Secondo Riolo (il quale ricorda di essersi sempre schierato contro gli attacchi e i tentativi di delegittimazione della magistratura e di star semplicemente criticando la sentenza), questa decisione e i giudici costituisce "un grave precedente giurisprudenziale, che potrebbe, di fatto, scoraggiare l'esercizio di alcuni fondamentali diritti garantiti dalla Costituzione. In particolare, sul terreno del contrasto al fenomeno mafioso, è a rischio la possibilità stessa di conoscere, criticare e studiare le contiguità tra politica e mafia".

Prima della sentenza definitiva del caso Riolo, Umberto Santino, Presidente del Centro Impastato, a sua volta chiamato a rispondere di una analoga accusa, scriveva: "questioni del genere, in cui sono in gioco la libertà di ricerca e di informazione e l'onorabilità delle persone, dovrebbero essere decise da appositi giurì d'onore e avere sanzioni diverse dal risarcimento monetario. È davvero singolare che l'onore venga considerato come un genere da supermercato. C'è da chiedersi, inoltre, quale danno sia stato recato dall'articolo di Riolo e dal libro di Santino a personaggi che hanno continuato la loro carriera politica o si apprestano a riprenderla, nonostante il loro coinvolgimento in vicende giudiziarie, concluse o in corso".

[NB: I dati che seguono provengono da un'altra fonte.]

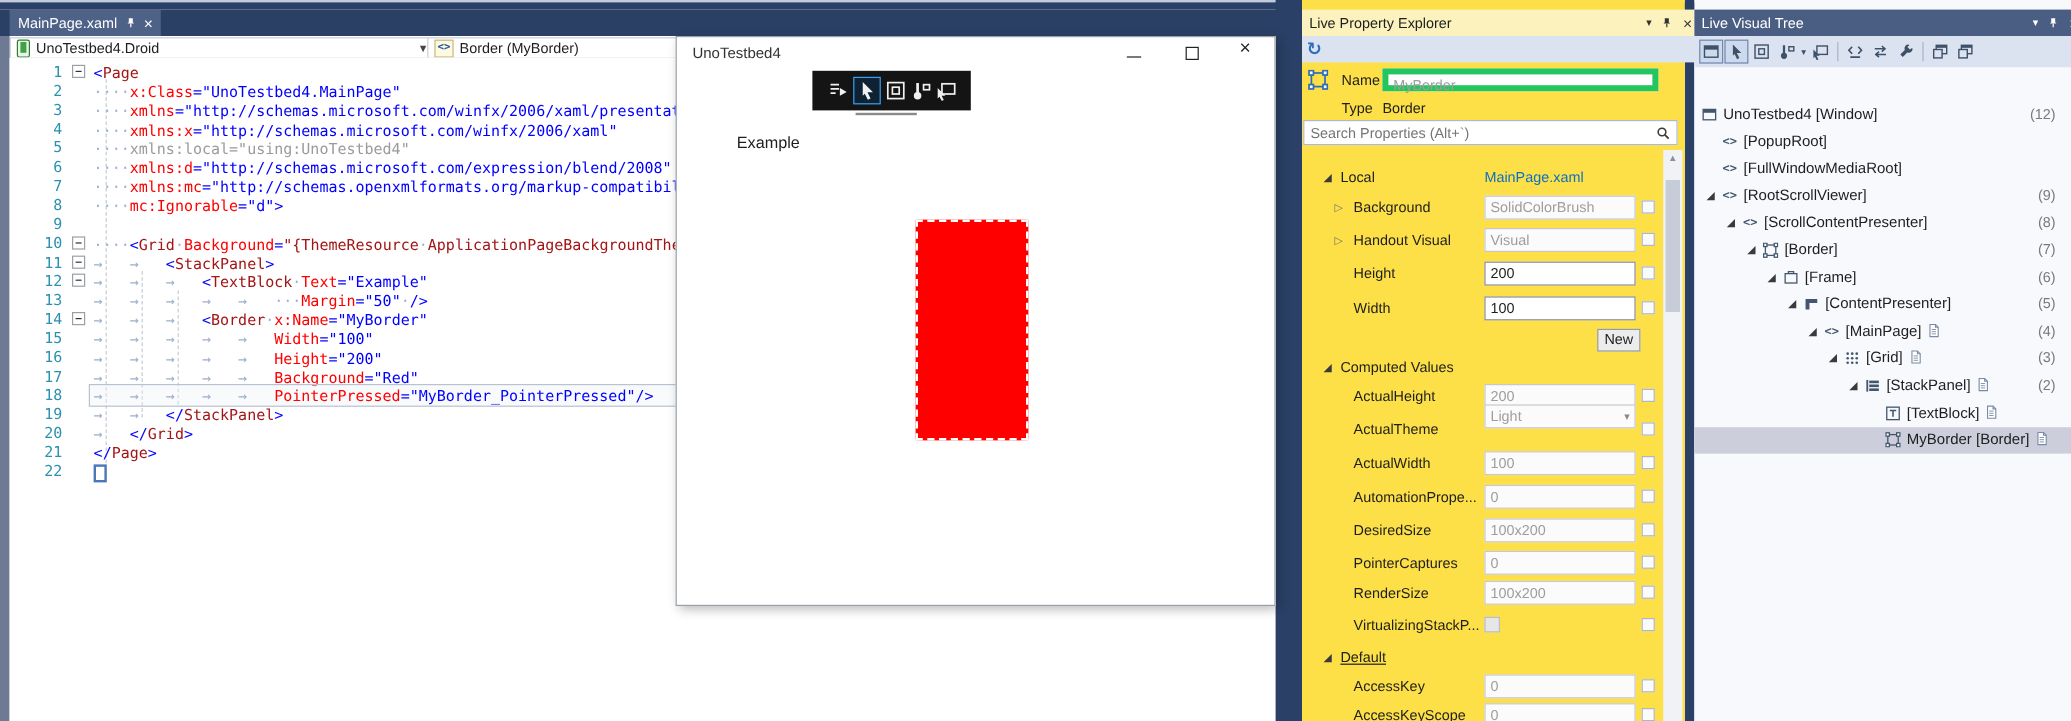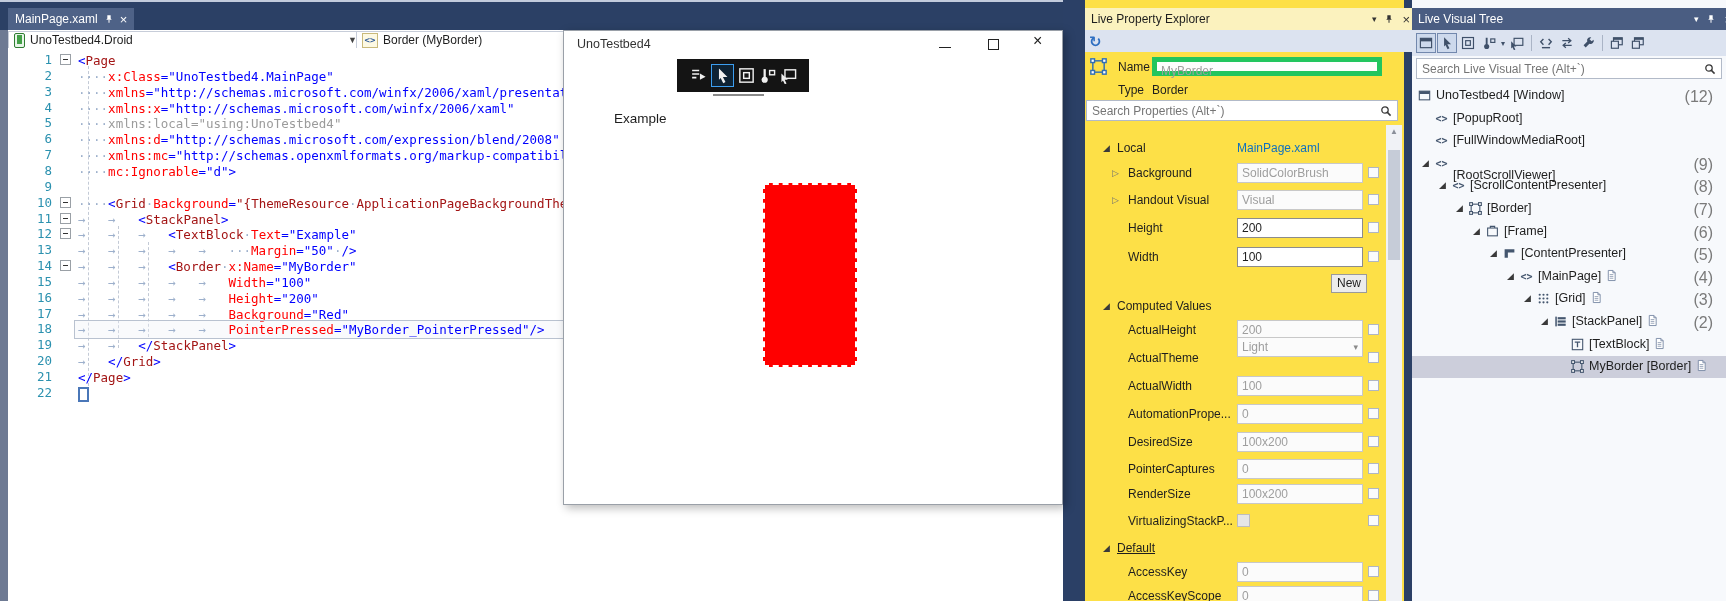--- a/index.html
+++ b/index.html
@@ -399,15 +399,6 @@
           </svg>
         </span>
       </div>
-    <div class="searchbox lvt-search">
-      <input placeholder="Search Live Visual Tree (Alt+`)" style="">
-      <span class="ticon">
-          <svg viewBox="0 0 12 12">
-            <circle cx="5" cy="5" r="3.2" fill="none" stroke="currentColor" stroke-width="1.3"></circle>
-            <path d="M7.4 7.4 10.6 10.6" stroke="currentColor" stroke-width="1.5"></path>
-          </svg>
-        </span>
-    </div>
     <div id="lvt-tree">
         <div class="trow" style="top: 85px;">
           <span class="nico ticon" style="left: 6px;">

Santino ricordava che anche la condanna subita nel 2004 da Giovanni Impastato, per le sue dichiarazioni a tutela della memoria del fratello, "costantemente infangata dal difensore di Badalamenti nel corso del processo conclusosi con la condanna all'ergastolo dell'imputato, si inscrive in una prassi che vede l'uso della giustizia civile come il terreno privilegiato per operare rivalse e ritorsioni", mentre, come dimostra l'assoluzione dello storico Giuseppe Casarrubea nel processo penale in seguito a querela dell'ex capitano Giallombardo "Il giudizio penale si svolge con dibattimento pubblico che offre maggiori possibilità di approfondimento e di confronto".

Al di la' del merito della specifica vicenda, come ricordato piu' volte in questo sito va considerato infatti anche che nel giudizio penale la presenza del PM assicura la possibilita' di effettuare indagini penali sullo stesso querelante, ed e' uno dei motivi per cui questa strada viene esclusa in moltissimi casi di presunta diffamazione, mentre gli onerosi risarcimenti richiesti (e spesso comminati) in sede civile, ma anche soltanto la minaccia di questi, garantiscono una pressione fortissima su giornalisti, scrittori e piccole testate che, al di la' della convinzione di star bene operando non sarebbero in grado di farvi fronte.